Les autorités tanzaniennes ont inculpé des centaines de personnes de trahison pour avoir participé aux manifestations qui ont suivi les élections contestées du mois dernier. Cette inculpation marque une escalade majeure des tensions politiques, alors que le pays est secoué par des violences qui ont fait un nombre indéterminé de morts.
Outre les dizaines de personnes inculpées à Dar es Salaam, des dizaines d’autres font face à des accusations similaires de trahison ailleurs dans le pays, selon de nombreux actes d’accusation rendus publics samedi.
Parmi les suspects recherchés figure Josephat Gwajima, un prédicateur influent dont l’église a été radiée des registres religieux plus tôt cette année après qu’il a critiqué le gouvernement pour violations des droits de l’homme.
La police a également émis des mandats d’arrêt contre certains des principaux responsables de l’opposition qui n’avaient pas encore été emprisonnés.
Il s’agit notamment de Brenda Rupia, directrice de la communication du parti d’opposition Chadema, ainsi que de John Mnyika, son secrétaire général.
Chadema est le principal parti d’opposition tanzanien.
Son chef, Tundu Lissu, est emprisonné depuis plusieurs mois et fait également face à des accusations de trahison pour avoir appelé à des réformes électorales avant le scrutin du 29 octobre.
Parallèlement, le vice-président tanzanien, Emmanuel Nchimbi, a annoncé que le gouvernement du président Samia Suluhu Hassan avait « pris des mesures pour rétablir l’harmonie ».
Les autorités sont interrogées sur le nombre de morts après que les forces de sécurité ont tenté de réprimer les émeutes et les manifestations de l’opposition avant et après le vote.
Le Chadema affirme que plus de 1 000 personnes ont été tuées et que les forces de sécurité tentent de dissimuler l’ampleur du bilan en se débarrassant secrètement des corps.
L’Église catholique de Tanzanie estime que des centaines de personnes ont probablement été tuées.
Mais certains pensent que le nombre de morts pourrait en réalité être bien plus élevé.
La Commission kényane des droits de l’homme, une organisation de surveillance dans ce pays voisin, a affirmé vendredi dans un communiqué que 3 000 personnes ont été tuées par les forces de sécurité tanzaniennes, et que des milliers sont toujours portées disparues.
La présidente Samia Suluhu Hassan, qui a accédé automatiquement à la vice-présidence en 2021 suite au décès de son prédécesseur, a recueilli plus de 97 % des suffrages, selon les résultats officiels.
Elle était opposée à 16 candidats issus de petits partis après l’inéligibilité de Lissu et de Luhaga Mpina, du parti ACT-Wazalendo.
Des organisations de défense des droits humains ont dénoncé un climat de répression avant le scrutin.
Des disparitions forcées, des arrestations arbitraires et des exécutions extrajudiciaires ont été recensées, selon Amnesty International et d’autres organisations.

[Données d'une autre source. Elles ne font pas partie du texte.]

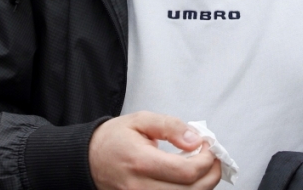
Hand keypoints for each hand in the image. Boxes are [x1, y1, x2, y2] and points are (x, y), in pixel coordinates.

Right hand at [89, 111, 220, 189]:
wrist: (89, 159)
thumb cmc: (115, 139)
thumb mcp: (141, 120)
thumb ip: (170, 126)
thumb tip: (195, 140)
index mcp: (141, 162)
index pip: (186, 172)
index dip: (206, 160)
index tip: (208, 146)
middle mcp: (141, 187)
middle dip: (211, 175)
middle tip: (213, 159)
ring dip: (202, 187)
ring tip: (203, 169)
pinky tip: (189, 182)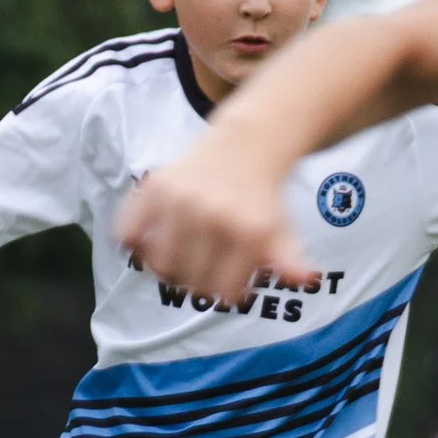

Le gouvernement tanzanien réfute ces allégations.
L’Union africaine a déclaré cette semaine que ses observateurs avaient conclu que l’élection « n’était pas conforme aux principes, aux cadres normatifs et aux autres obligations et normes internationales relatives aux élections démocratiques de l’UA ».
Les observateurs de l’UA ont signalé des bourrages d’urnes dans plusieurs bureaux de vote et des cas où des électeurs ont reçu plusieurs bulletins de vote.
Le climat entourant l’élection « n’était pas propice au bon déroulement du scrutin ni à l’acceptation des résultats », indique le communiqué.
Le régime de parti unique est la norme en Tanzanie depuis l’avènement du multipartisme en 1992.
Cependant, les détracteurs du gouvernement soulignent que les précédents dirigeants toléraient l’opposition tout en conservant un pouvoir absolu, tandis que Hassan est accusée de gouverner avec un style autoritaire qui va à l’encontre des mouvements démocratiques menés par la jeunesse ailleurs dans la région.
Une faction du parti au pouvoir, le Chama cha Mapinduzi, qui entretient des liens avec le Parti communiste chinois, dirige la Tanzanie depuis son indépendance de la Grande-Bretagne en 1961, une période que Hassan a prolongée avec sa victoire.